Originally Posted by *Erin+babyAndrew* 
just a caution to avoid the peg perego bucket unless you know you're having a tiny baby.

I agree, but Peg Perego has a new seat that has a 30 lb/30 inch limit


----------



## thepeach80 (Mar 16, 2004)

Quote:


Originally Posted by *Erin+babyAndrew* 
just a caution to avoid the peg perego bucket unless you know you're having a tiny baby. DS2 outgrew that $$$$ p.o.s at 7 weeks old. crazy.. ds1 outgrew it by 4 months old. the graco safeseat looks like a good choice, but if you are having a large baby (mine were 9.5 and 10 lbs) you could go straight to a convertible, which I should have done, but who knew my kids would be giants?

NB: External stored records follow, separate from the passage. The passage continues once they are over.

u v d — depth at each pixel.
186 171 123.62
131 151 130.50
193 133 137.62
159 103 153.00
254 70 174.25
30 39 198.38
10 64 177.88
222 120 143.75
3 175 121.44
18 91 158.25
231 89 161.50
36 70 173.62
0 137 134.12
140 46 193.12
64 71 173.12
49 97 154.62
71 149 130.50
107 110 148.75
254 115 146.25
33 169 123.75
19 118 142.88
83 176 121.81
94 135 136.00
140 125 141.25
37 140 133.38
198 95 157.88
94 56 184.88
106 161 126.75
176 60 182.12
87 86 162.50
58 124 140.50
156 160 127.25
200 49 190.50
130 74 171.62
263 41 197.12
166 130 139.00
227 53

The current peg seats (excluding the 30/30) is wider than the old ones. All current seats have to go 22# and 29". I've heard the older pegs are very narrow and baby's just didn't fit, it's not a problem w/ the current ones afaik. I tried Ilana in one at a week old and if fit really well.


----------



## bobica (May 31, 2004)

we used the graco and also switched her out at 4 months. she was never comfortable in a bucket







:


----------



## Erin+babyAndrew (Jan 2, 2004)

Quote:


Originally Posted by *thepeach80* 
The current peg seats (excluding the 30/30) is wider than the old ones. All current seats have to go 22# and 29". I've heard the older pegs are very narrow and baby's just didn't fit, it's not a problem w/ the current ones afaik. I tried Ilana in one at a week old and if fit really well.

that's great they fixed it, it was a huge problem for us.


----------



## soygurl (Jan 28, 2006)

My favorite infant seat, by far, is the Chicco Keyfit 30! But the issue with a seat like that (and all other 30lb. weight limit infant seats) is that many babies are more comfortable in a convertable seat, and end up being switched way before they hit 30 lbs.

As for 22lb. weight limit seats, I've always been partial to the BabyTrend infant seat. It has a knob that adjusts the harness height (7 different settings), so you never have to re-thread the harness, and it's got a realy nice ergonomic handle.

Stay AWAY from Evenflo!!!


----------